§ **Problem requirements**
Return all lines from the entries below in which the word "none" is present.

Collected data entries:
○ ○ ○ ○ ○

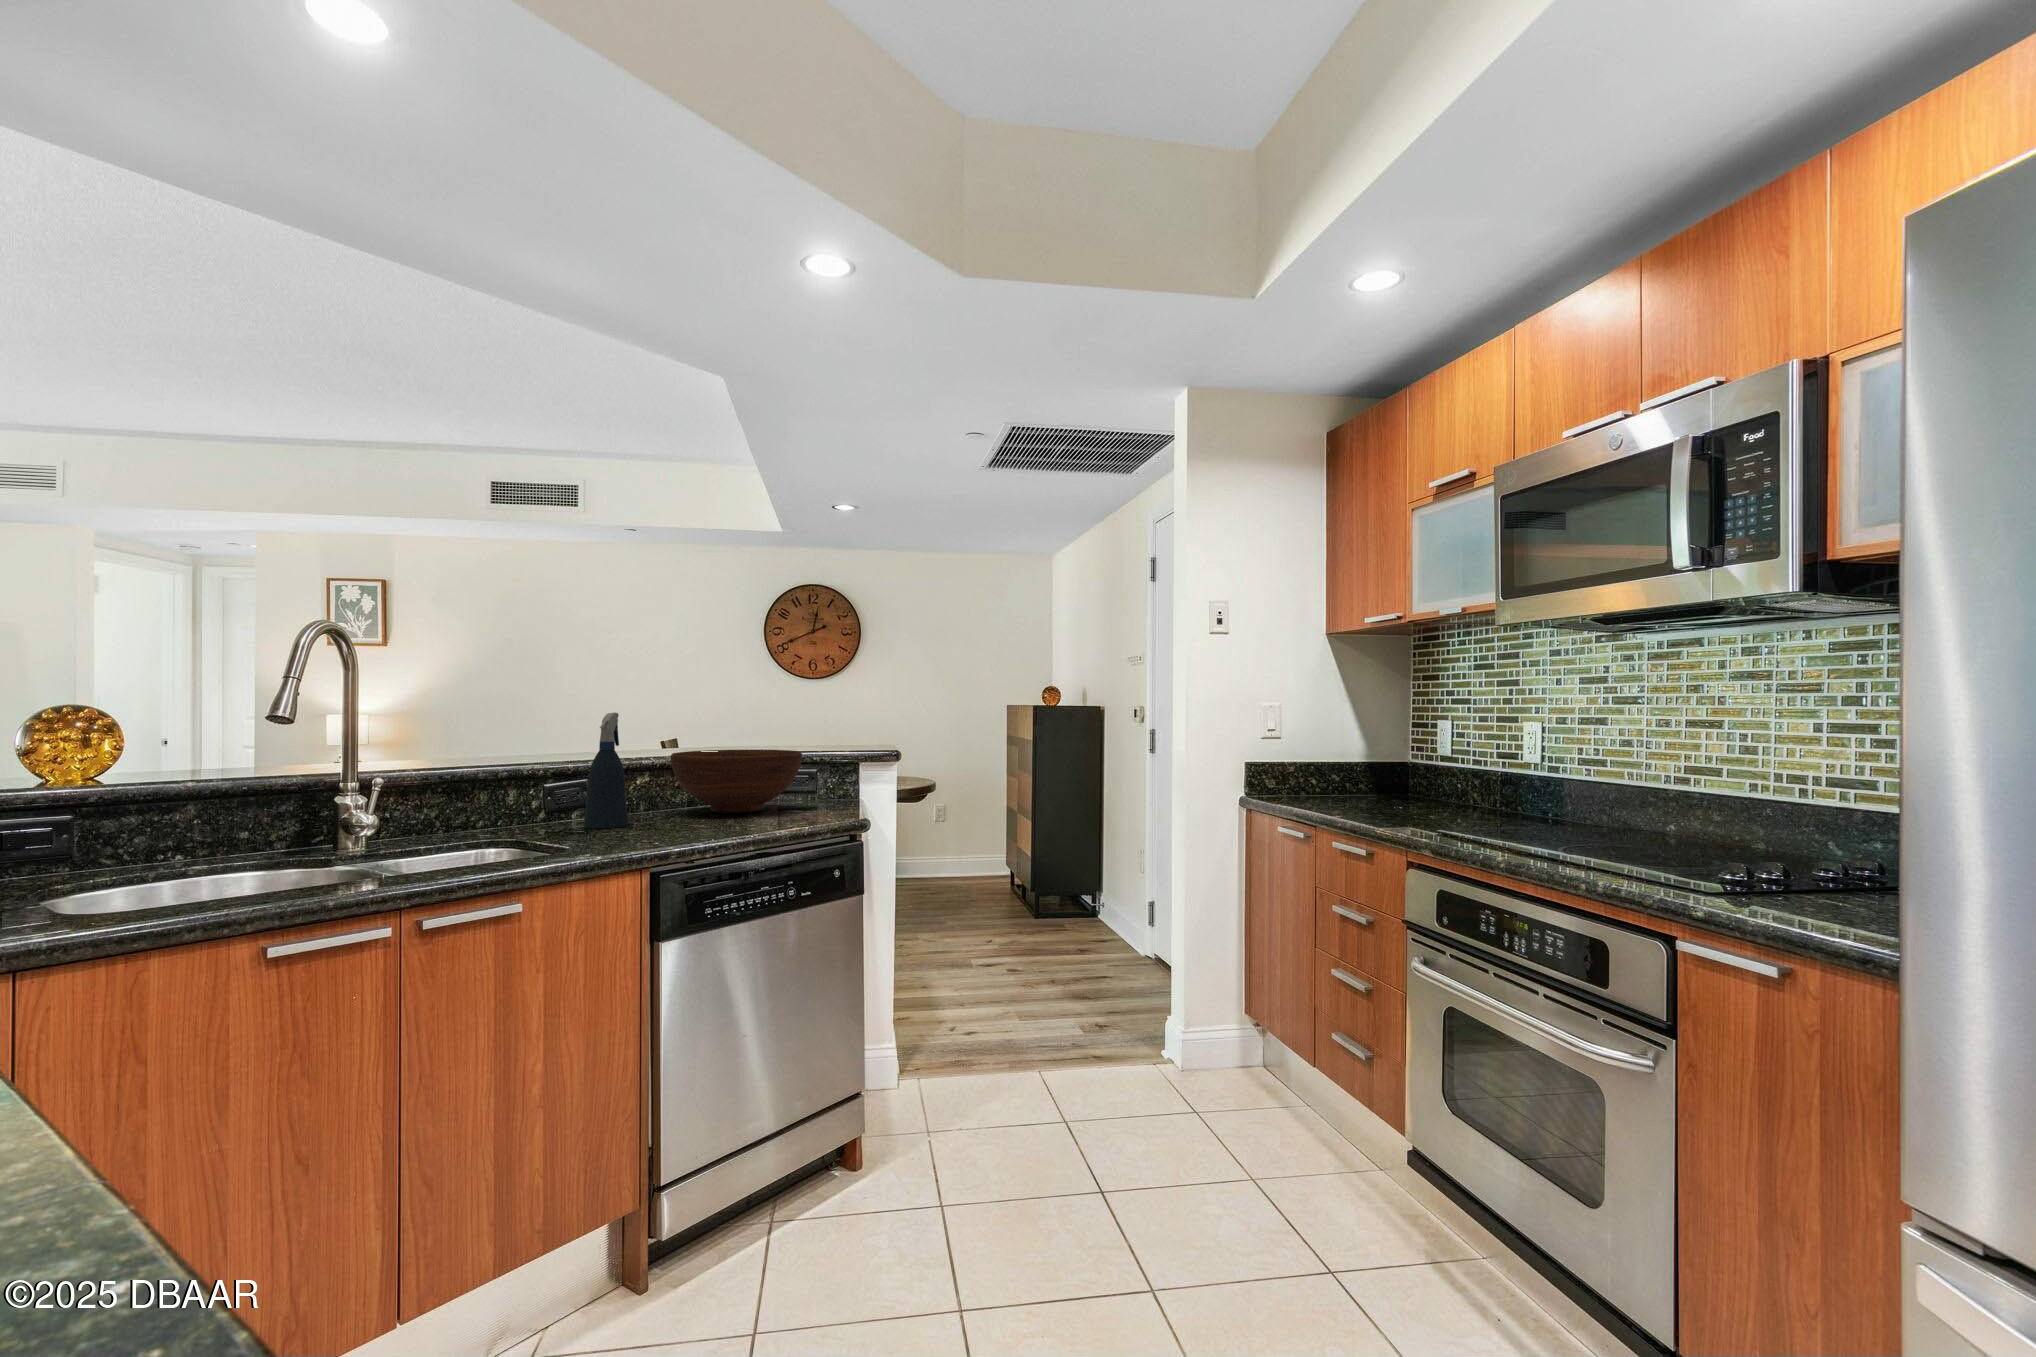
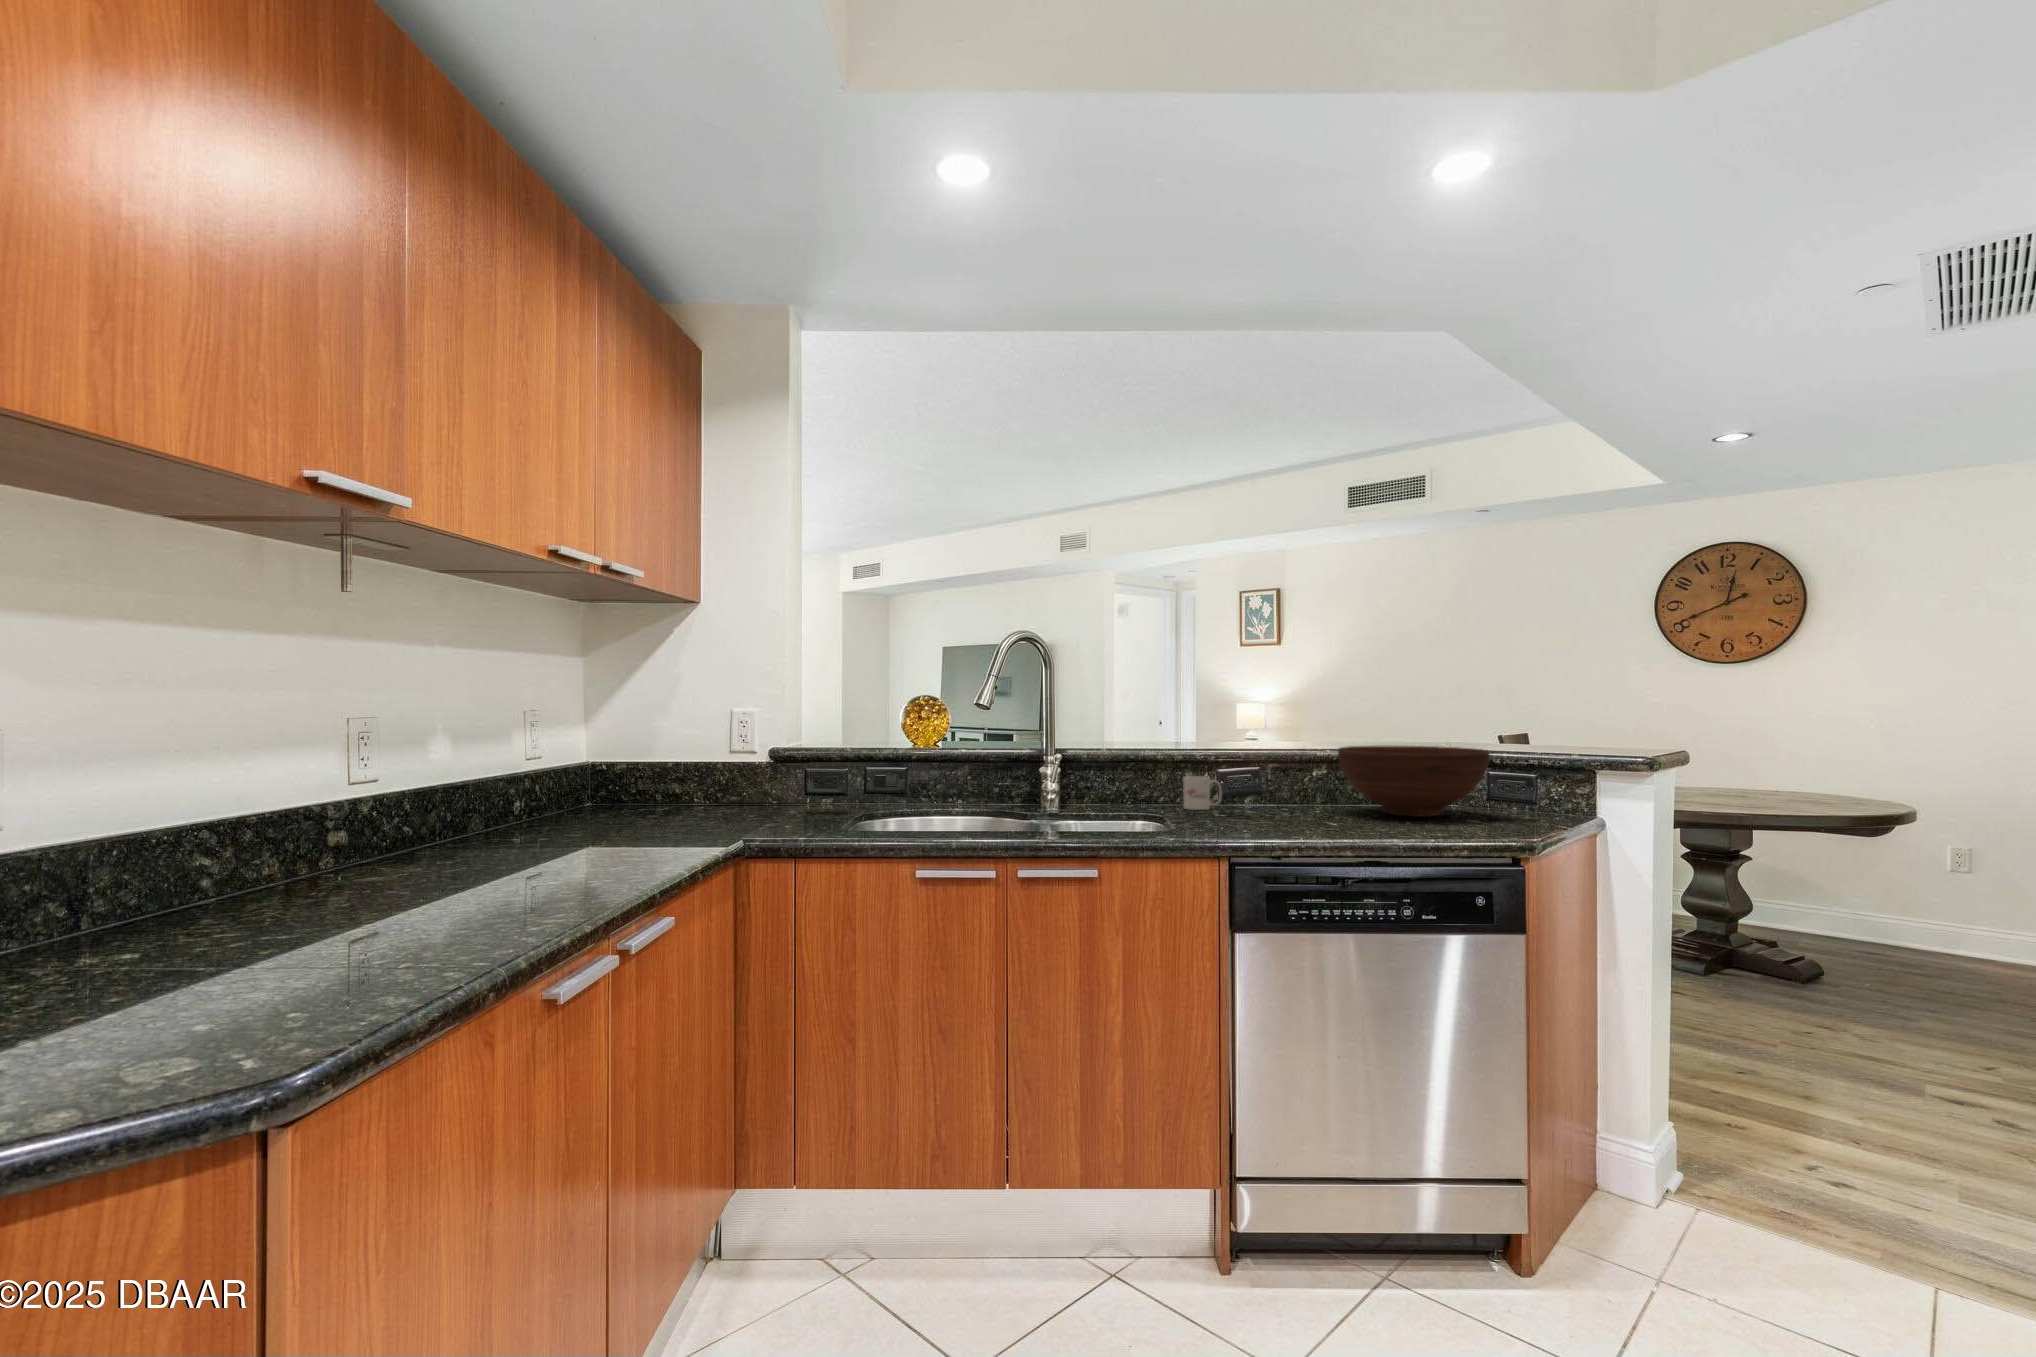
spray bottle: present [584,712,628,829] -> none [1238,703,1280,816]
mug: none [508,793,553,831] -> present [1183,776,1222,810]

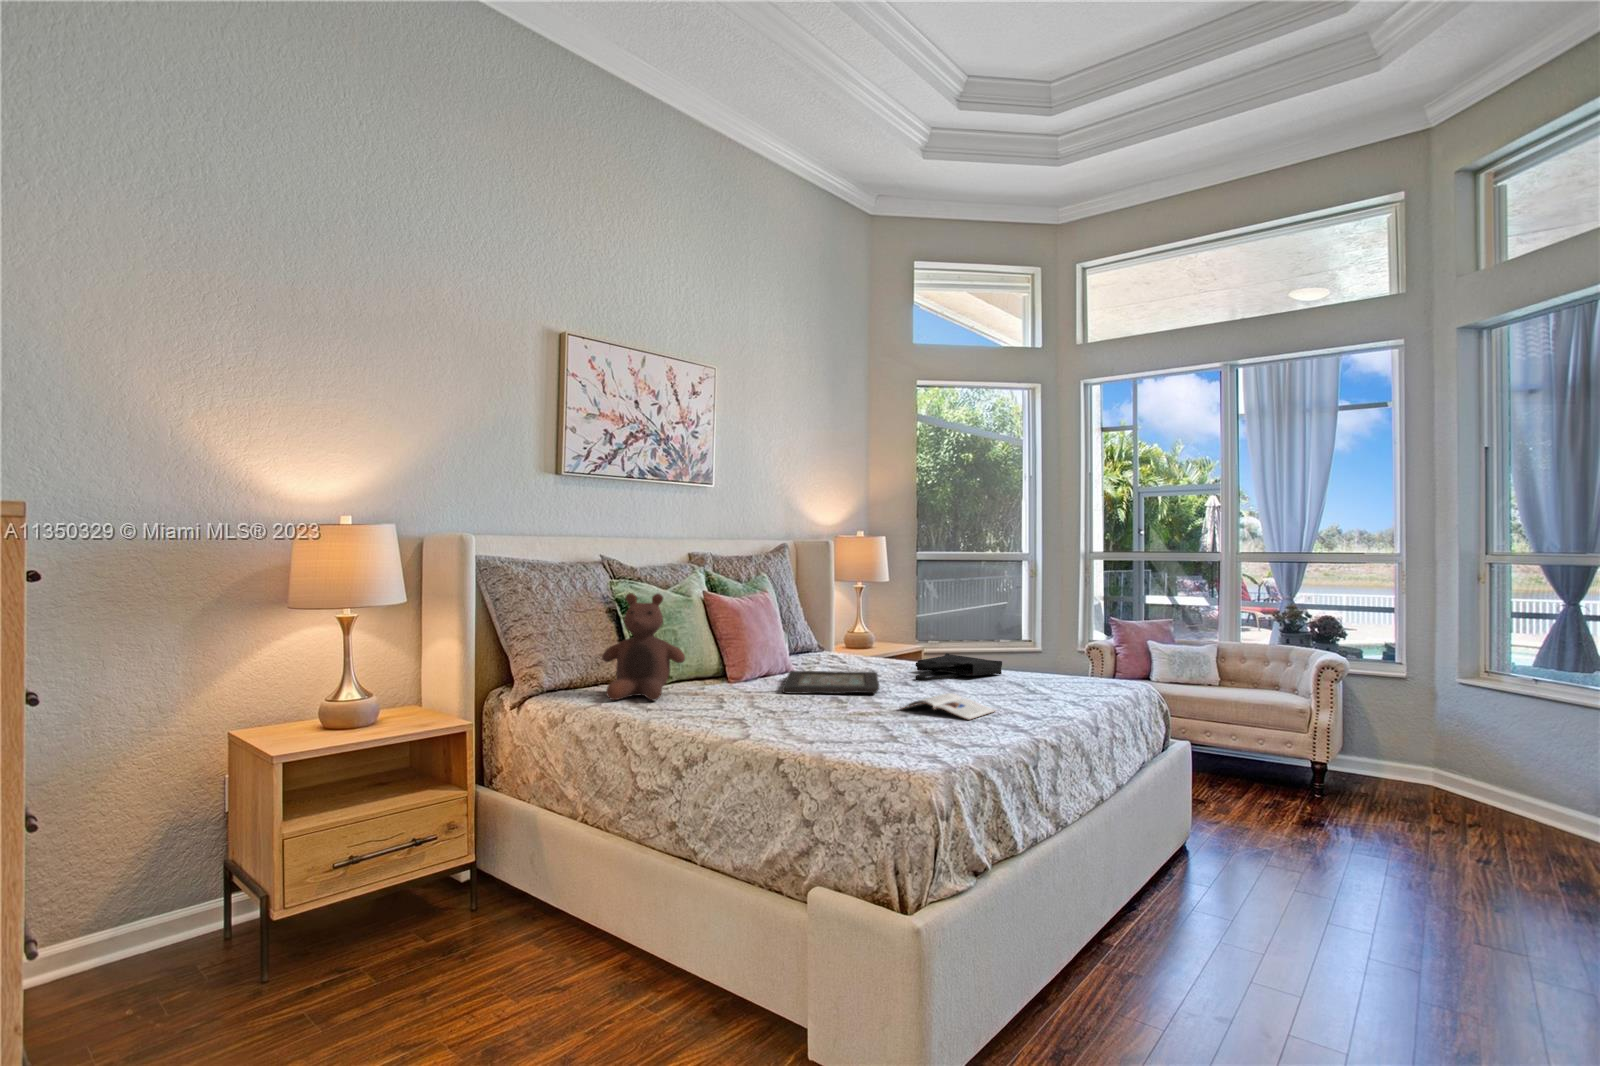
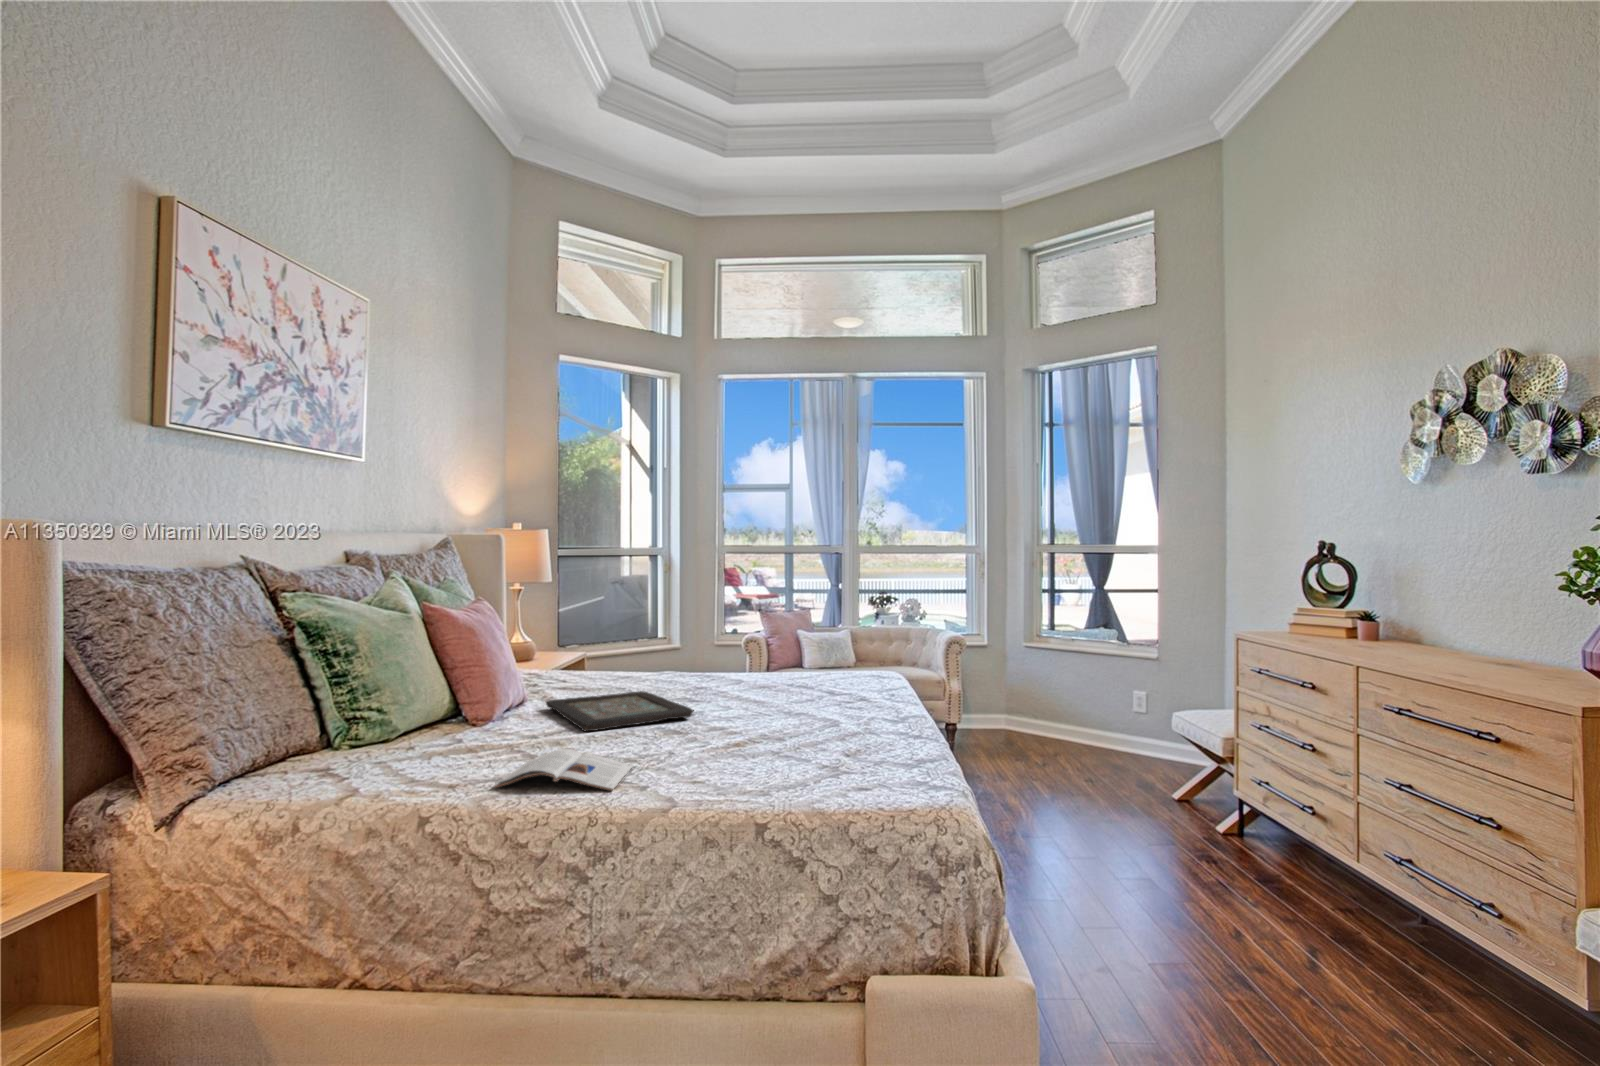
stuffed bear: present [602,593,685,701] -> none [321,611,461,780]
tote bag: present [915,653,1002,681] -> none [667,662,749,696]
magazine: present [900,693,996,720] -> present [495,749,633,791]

○ ○ ○ ○ ○

§ **Solution to the problem**
spray bottle: present [584,712,628,829] -> none [1238,703,1280,816]
mug: none [508,793,553,831] -> present [1183,776,1222,810]
stuffed bear: present [602,593,685,701] -> none [321,611,461,780]
tote bag: present [915,653,1002,681] -> none [667,662,749,696]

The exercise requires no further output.